## What Exactly is a Large Language Model?

A "Large Language Model" or LLM is one that can recieve textual input and can then generate words and sentences by predicting what the next word might be. Certain words are essentially assigned a probability according to the context of the input (i.e. phrase, sentence, paragraph, etc.) and then generates following "high-ranked words" (Wolfram) in order to fulfill the sentence.

*insert "hi what's up" prompt

These models consist of stacks or blocks containing levels of encoders and decoders, and each successive model varies in how high these stacks are. One can go on and on into the technicality of its structure and ability to generate, but the point here is this: these models function by producing a series of tokens, originally starting with the input from a human asking, say, a question, and each successive output is a token, which is then taken as another input, and the cycle repeats, until a fully fledged answer is more or less attained.

**insert pic here

## Here's an Example of How This Works:

We might define the input with the following sentence:

In [1]:
input_text = 'The man walked the cat'

In [2]:
import os

In [3]:
from transformers import AutoTokenizer, AutoModel, utils, AutoModelForCausalLM
from bertviz import model_view, head_view
import torch
import transformers

In [4]:

cache_dir='/Commjhub/HF_cache'
utils.logging.set_verbosity_error()  # Suppress standard warnings

model_name = 'gpt2'

gpt2 = AutoModelForCausalLM.from_pretrained(model_name, cache_dir=cache_dir,
                                            return_dict_in_generate=True)

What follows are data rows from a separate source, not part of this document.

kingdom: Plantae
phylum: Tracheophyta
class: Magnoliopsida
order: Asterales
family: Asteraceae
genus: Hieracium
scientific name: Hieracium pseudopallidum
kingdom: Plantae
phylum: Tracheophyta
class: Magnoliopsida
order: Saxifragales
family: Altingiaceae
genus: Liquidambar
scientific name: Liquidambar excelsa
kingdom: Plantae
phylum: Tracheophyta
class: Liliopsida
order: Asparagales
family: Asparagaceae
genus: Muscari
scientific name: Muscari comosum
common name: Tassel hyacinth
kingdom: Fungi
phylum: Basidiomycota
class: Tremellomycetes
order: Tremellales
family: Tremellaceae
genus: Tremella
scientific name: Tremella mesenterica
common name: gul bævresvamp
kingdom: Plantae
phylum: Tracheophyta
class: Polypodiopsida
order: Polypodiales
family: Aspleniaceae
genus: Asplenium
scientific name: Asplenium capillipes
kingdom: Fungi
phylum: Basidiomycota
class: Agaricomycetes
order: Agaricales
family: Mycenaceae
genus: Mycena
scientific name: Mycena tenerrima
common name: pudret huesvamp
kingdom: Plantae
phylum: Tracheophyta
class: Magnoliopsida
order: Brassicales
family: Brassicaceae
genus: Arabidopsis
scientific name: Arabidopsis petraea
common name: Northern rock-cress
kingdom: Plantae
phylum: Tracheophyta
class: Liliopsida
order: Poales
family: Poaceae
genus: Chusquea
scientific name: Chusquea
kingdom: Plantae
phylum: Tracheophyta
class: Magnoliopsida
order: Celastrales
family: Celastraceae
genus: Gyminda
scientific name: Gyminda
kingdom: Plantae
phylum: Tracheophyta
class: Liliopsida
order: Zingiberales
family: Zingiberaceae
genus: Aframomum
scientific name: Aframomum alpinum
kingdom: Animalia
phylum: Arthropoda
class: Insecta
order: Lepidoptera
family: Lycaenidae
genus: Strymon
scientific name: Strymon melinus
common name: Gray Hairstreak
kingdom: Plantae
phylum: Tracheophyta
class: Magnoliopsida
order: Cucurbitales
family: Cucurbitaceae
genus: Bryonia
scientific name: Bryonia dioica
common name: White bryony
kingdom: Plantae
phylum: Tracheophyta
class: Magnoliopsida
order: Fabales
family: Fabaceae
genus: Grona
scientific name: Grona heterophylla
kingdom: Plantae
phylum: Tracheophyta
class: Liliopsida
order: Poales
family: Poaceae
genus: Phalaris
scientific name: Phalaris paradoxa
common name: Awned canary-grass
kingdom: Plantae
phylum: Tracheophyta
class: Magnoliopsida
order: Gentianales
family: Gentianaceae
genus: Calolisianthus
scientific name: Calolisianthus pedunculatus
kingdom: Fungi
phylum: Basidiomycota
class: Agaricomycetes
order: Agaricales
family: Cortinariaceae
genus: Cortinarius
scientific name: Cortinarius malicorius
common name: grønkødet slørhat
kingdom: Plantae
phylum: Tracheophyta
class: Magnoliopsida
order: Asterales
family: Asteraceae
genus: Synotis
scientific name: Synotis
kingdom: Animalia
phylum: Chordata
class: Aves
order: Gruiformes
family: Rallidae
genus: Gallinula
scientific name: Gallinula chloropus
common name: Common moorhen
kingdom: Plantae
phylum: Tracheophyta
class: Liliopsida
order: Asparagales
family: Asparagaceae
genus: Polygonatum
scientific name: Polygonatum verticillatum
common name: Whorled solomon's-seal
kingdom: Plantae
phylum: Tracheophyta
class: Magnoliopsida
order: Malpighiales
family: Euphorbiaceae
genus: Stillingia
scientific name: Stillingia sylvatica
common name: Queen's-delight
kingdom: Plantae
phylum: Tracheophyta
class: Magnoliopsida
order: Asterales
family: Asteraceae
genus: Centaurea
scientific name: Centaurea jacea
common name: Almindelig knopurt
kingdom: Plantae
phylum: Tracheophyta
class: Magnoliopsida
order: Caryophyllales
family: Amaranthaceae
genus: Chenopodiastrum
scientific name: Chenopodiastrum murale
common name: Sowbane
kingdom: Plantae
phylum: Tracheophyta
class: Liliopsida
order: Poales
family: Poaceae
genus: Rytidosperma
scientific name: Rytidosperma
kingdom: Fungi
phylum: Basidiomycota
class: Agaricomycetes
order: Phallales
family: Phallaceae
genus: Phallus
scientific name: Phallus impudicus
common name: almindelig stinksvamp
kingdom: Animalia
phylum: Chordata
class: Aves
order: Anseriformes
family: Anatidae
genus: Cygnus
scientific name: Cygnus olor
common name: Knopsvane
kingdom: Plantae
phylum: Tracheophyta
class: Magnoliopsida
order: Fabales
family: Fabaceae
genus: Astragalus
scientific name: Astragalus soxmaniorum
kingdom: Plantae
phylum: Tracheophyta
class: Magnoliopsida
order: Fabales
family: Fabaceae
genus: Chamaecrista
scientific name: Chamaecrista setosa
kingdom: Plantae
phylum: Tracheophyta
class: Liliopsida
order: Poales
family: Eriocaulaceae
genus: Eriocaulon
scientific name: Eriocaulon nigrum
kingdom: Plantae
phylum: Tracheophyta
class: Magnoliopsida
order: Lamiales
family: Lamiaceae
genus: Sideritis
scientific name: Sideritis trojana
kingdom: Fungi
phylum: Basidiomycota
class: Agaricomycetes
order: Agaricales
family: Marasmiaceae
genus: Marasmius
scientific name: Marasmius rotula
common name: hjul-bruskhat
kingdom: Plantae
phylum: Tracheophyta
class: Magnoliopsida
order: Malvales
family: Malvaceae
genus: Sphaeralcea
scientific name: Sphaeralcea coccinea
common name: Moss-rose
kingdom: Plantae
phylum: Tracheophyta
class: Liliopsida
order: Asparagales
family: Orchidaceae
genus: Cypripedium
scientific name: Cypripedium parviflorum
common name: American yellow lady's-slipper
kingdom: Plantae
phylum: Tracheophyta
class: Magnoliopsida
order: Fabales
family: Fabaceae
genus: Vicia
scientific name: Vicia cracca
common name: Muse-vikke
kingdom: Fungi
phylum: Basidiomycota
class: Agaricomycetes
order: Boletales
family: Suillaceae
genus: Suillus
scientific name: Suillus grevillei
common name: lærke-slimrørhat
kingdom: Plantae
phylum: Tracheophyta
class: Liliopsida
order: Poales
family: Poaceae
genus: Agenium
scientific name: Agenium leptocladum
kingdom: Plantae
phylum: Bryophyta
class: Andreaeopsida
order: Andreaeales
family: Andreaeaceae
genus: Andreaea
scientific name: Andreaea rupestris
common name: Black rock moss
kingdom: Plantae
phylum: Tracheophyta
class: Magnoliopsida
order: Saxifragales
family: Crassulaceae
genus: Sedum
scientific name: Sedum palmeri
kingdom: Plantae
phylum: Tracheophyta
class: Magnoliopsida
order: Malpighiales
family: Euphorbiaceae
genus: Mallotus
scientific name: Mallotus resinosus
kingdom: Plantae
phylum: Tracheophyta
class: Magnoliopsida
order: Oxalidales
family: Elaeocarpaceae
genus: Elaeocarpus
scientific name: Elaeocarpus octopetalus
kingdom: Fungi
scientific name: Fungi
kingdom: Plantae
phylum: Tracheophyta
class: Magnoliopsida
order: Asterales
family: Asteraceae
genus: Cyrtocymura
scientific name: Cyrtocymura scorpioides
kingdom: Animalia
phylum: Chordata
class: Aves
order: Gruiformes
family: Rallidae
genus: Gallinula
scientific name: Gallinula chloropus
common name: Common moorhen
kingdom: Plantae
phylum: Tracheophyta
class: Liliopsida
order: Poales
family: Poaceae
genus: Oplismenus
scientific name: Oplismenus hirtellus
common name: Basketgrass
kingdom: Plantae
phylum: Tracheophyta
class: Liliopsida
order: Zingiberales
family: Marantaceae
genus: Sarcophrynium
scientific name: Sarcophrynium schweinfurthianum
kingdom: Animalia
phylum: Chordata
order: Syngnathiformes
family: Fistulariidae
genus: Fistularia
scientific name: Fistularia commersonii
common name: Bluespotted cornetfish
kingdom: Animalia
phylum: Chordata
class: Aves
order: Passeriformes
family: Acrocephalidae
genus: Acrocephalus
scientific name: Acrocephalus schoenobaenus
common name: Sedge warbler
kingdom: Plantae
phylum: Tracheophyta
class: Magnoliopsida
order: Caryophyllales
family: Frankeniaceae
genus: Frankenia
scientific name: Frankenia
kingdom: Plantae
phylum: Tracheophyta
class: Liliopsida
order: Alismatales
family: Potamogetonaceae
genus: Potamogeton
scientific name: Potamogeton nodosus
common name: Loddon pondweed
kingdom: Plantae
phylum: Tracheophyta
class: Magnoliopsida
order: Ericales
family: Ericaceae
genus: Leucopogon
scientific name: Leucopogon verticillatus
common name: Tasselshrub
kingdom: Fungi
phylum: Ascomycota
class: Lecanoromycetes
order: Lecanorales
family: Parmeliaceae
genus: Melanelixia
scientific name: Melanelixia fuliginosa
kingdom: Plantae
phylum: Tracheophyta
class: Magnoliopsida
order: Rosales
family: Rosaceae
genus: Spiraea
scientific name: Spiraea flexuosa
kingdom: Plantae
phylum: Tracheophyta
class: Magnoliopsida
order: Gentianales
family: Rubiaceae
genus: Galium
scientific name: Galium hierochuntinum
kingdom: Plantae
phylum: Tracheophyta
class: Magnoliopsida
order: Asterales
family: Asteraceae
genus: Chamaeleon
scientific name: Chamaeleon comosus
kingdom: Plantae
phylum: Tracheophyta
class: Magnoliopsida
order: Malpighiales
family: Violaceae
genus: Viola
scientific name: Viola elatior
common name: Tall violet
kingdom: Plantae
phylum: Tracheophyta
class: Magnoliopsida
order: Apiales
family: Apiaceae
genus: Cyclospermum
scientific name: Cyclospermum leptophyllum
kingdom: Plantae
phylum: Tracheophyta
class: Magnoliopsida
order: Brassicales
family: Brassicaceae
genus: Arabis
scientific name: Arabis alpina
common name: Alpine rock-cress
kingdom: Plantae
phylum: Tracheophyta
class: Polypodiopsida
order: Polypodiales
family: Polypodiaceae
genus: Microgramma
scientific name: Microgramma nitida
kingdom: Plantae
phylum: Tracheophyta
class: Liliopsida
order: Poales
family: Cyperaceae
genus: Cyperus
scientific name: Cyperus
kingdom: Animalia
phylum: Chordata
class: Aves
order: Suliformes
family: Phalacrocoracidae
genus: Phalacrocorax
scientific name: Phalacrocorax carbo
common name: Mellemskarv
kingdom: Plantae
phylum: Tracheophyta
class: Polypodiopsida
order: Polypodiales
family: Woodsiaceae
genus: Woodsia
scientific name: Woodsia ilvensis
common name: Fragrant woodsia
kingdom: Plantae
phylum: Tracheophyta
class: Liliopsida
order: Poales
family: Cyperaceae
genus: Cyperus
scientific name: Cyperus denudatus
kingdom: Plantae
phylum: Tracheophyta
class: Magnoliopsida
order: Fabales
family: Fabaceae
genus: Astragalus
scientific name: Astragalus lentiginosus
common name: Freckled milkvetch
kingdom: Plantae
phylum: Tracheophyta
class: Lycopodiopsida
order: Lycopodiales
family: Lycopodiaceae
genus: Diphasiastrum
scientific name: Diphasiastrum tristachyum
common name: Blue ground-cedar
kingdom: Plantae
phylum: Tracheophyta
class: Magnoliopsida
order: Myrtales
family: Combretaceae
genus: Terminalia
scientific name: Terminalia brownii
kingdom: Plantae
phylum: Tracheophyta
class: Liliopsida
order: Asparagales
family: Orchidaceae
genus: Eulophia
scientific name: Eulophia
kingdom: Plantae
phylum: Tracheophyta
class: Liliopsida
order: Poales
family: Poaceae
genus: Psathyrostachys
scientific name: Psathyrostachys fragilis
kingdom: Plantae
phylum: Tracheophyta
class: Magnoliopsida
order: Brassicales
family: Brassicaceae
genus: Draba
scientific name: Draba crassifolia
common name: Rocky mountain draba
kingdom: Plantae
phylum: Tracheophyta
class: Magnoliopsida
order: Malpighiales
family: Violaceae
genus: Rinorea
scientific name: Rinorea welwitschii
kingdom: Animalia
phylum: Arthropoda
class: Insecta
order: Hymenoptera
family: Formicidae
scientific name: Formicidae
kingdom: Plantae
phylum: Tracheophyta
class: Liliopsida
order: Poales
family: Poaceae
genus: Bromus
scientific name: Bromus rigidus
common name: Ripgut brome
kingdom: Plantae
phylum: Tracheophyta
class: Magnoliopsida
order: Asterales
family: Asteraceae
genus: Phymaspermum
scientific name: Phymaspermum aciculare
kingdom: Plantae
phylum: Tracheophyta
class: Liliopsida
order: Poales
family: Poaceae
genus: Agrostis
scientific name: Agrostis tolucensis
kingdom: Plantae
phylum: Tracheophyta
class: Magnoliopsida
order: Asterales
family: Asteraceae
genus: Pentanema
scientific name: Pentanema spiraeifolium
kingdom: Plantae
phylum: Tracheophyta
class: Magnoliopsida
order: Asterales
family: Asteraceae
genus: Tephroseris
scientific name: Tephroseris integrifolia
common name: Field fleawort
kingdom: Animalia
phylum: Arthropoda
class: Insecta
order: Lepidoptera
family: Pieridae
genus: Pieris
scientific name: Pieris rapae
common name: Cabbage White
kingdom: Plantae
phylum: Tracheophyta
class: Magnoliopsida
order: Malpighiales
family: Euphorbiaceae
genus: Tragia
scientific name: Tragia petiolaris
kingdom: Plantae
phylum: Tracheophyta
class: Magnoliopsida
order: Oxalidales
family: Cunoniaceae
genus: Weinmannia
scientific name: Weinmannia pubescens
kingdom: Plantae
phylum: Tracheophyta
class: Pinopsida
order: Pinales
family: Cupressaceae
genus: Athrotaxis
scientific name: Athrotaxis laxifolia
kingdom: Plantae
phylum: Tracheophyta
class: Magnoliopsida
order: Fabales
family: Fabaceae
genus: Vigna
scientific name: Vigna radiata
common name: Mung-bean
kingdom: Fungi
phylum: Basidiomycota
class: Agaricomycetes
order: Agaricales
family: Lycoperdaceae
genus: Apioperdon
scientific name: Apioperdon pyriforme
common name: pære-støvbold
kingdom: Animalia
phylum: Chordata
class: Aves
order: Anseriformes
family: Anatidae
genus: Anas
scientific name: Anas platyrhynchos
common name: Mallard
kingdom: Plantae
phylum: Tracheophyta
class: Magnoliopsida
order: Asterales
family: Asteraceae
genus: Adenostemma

model = AutoModel.from_pretrained(model_name, 
                                  cache_dir=cache_dir,
                                  output_attentions=True,
                                 )  
tokenizer = AutoTokenizer.from_pretrained(model_name, cache_dir=cache_dir)
tokenizer.pad_token_id = tokenizer.eos_token_id



The next step is to then `tokenize` the text; why? Because the model operates on *tokens*, meaning the smallest interpretable unit, not necessarily whole words.

In [5]:
inputs = tokenizer.encode(input_text, return_tensors='pt') 

With that, the model will then process this text and attribute attention weights to the tokens of the tokenized text.

In [6]:
# Run model
outputs = model(inputs) 

# Retrieve attention from model outputs
attention = outputs[-1]  

# Convert input ids to token strings
tokens = tokenizer.convert_ids_to_tokens(inputs[0])  

In [7]:
head_view(attention, tokens)

<IPython.core.display.Javascript object>

The probabilities retrieved and attributed to each of the following tokens can be described with the following code:

In [9]:
with torch.inference_mode():
  outputs2 = gpt2(inputs)

next_token_logits = outputs2.logits[0, -1, :]

next_token_probs = torch.softmax(next_token_logits, -1)

topk_next_tokens= torch.topk(next_token_probs, 5)

for idx, prob in zip(topk_next_tokens.indices, topk_next_tokens.values):
    print(f"{tokenizer.decode(idx): <20}{prob:.1%}")

walk                18.7%
 out                12.7%
,                   6.3%
 to                 4.9%
 and                4.4%


This simple experiment demonstrates how prompting and generation works with respect to LLMs! While it appears like magic, beneath the surface lies the intelligent design of an algorithm that relies on statistical concepts and text data processing, utilizing a series of inputs and outputs to produce some smart-sounding text!